- [JOB ITEM]: Using the data beneath, show every line that includes the word "circle".

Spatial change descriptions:
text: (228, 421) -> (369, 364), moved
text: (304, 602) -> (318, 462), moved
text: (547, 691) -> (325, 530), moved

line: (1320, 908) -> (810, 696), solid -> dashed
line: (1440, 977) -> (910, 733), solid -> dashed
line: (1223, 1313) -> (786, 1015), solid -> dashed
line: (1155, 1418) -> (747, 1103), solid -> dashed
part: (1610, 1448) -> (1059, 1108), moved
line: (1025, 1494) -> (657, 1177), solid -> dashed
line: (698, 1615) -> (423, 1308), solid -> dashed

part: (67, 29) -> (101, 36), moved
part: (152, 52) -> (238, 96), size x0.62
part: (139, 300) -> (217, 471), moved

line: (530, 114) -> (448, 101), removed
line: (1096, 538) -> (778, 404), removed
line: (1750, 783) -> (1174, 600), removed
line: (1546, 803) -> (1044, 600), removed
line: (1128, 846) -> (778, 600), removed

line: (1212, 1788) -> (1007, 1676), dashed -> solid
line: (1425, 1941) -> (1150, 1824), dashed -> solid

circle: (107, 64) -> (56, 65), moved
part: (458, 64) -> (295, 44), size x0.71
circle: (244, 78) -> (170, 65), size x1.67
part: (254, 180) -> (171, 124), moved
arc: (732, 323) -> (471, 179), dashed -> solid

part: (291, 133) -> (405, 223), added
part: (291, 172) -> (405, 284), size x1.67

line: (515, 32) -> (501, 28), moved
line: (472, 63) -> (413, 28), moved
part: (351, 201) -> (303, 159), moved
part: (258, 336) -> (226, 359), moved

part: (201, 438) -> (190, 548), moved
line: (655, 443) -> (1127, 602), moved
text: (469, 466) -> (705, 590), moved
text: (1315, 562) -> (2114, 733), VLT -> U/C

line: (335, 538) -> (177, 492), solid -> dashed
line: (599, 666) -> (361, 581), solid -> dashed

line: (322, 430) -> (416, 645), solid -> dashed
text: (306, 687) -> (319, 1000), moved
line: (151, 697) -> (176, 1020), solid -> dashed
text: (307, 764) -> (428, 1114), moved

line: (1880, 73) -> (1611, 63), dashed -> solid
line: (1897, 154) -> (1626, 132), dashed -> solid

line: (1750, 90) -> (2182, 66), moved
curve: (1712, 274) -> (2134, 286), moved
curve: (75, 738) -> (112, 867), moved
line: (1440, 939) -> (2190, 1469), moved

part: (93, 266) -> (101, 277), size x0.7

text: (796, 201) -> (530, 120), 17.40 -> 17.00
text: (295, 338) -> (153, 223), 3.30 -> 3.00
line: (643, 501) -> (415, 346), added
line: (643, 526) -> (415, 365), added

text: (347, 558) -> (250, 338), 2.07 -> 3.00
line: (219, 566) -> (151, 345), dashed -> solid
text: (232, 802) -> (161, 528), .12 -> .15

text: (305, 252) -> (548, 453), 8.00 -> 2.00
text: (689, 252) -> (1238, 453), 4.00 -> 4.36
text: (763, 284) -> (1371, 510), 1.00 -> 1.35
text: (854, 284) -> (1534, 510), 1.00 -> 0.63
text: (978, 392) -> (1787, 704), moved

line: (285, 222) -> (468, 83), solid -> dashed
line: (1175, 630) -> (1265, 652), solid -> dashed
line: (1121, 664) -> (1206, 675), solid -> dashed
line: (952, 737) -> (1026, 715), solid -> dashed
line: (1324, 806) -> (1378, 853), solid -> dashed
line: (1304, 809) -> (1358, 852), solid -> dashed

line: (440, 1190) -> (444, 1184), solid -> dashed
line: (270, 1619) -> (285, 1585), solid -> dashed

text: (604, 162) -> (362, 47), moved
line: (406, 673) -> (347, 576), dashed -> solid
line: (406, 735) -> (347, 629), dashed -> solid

- [FINISHED EXERCISE]:
circle: (107, 64) -> (56, 65), moved
circle: (244, 78) -> (170, 65), size x1.67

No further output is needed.